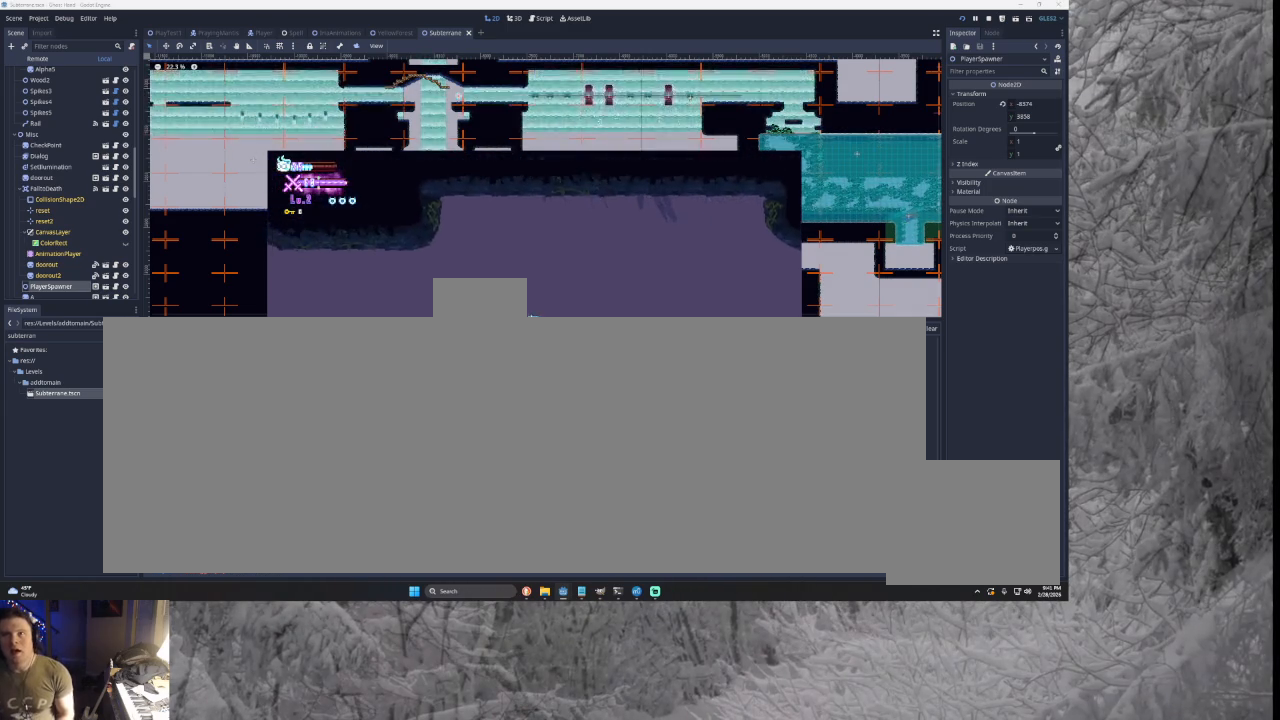
{"buttons": [], "left_stick": "left", "right_stick": "center", "events": [[167, "TRIANGLE", "up"]]}
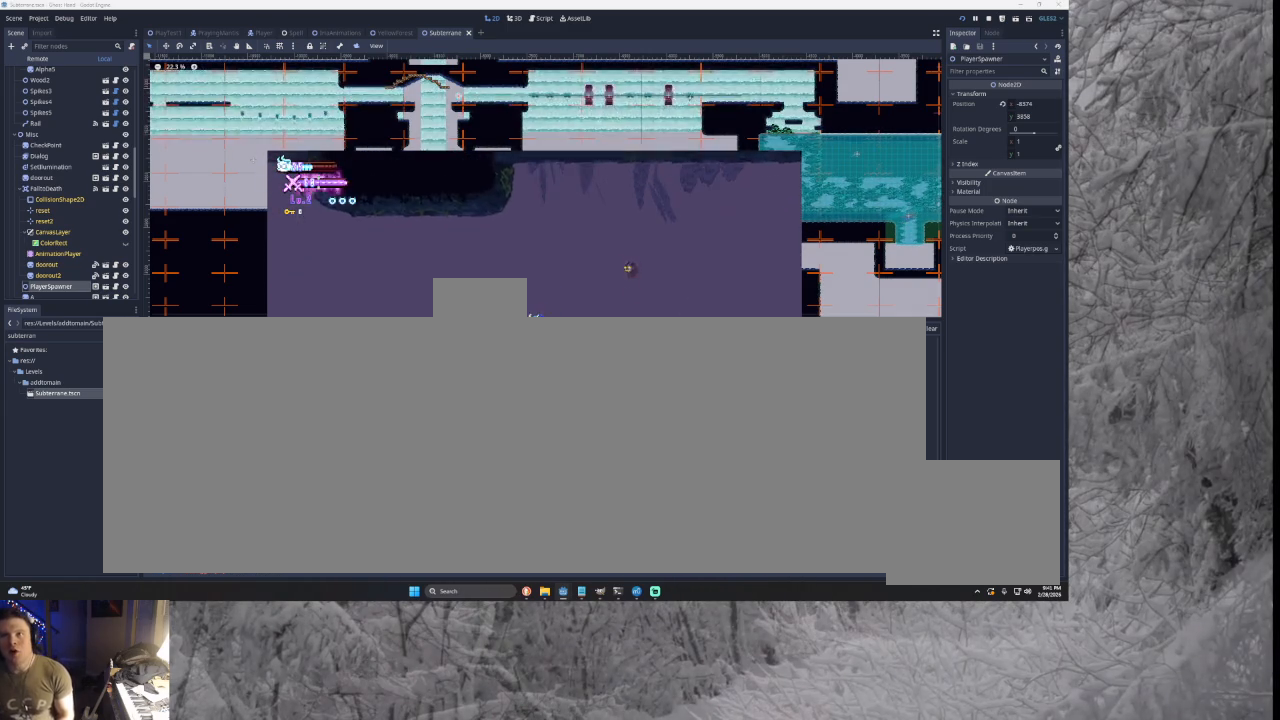
{"buttons": [], "left_stick": "center", "right_stick": "center", "events": [[133, "left_stick", "right"], [233, "left_stick", "center"], [267, "L1", "down"], [467, "L1", "up"]]}
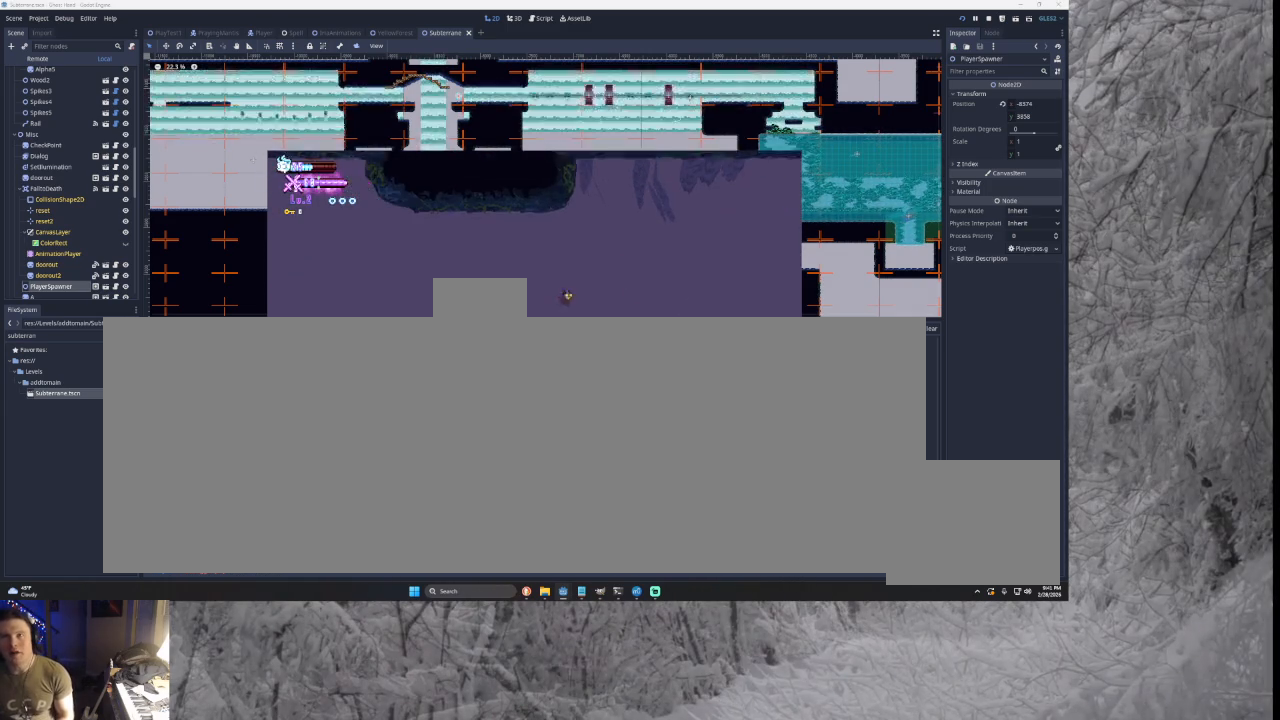
{"buttons": ["L1"], "left_stick": "center", "right_stick": "center", "events": [[67, "L1", "down"], [267, "L1", "up"], [400, "L1", "down"]]}
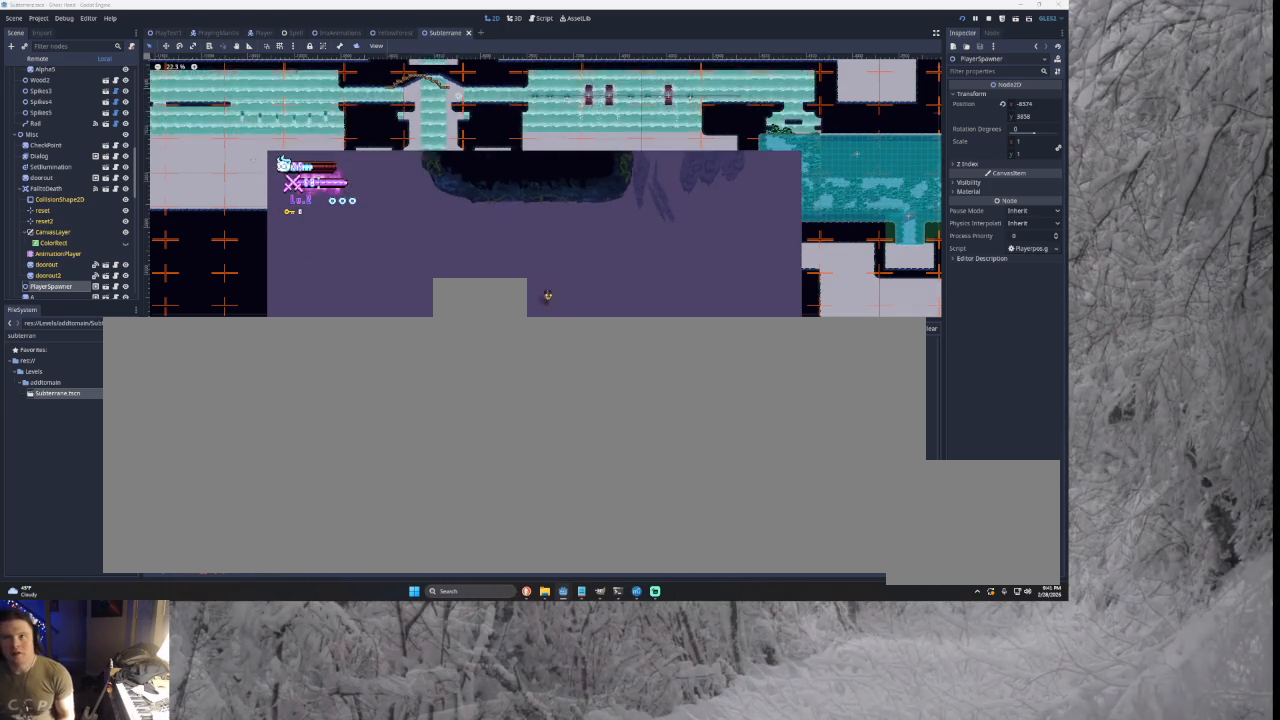
{"buttons": [], "left_stick": "center", "right_stick": "center", "events": [[133, "L1", "up"], [200, "L1", "down"], [467, "L1", "up"]]}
* * * * *
Work instructions | Scan the material above for the string "down". Copy each line that holds it.

Solution to this task |
{"buttons": [], "left_stick": "center", "right_stick": "center", "events": [[133, "left_stick", "right"], [233, "left_stick", "center"], [267, "L1", "down"], [467, "L1", "up"]]}
{"buttons": ["L1"], "left_stick": "center", "right_stick": "center", "events": [[67, "L1", "down"], [267, "L1", "up"], [400, "L1", "down"]]}
{"buttons": [], "left_stick": "center", "right_stick": "center", "events": [[133, "L1", "up"], [200, "L1", "down"], [467, "L1", "up"]]}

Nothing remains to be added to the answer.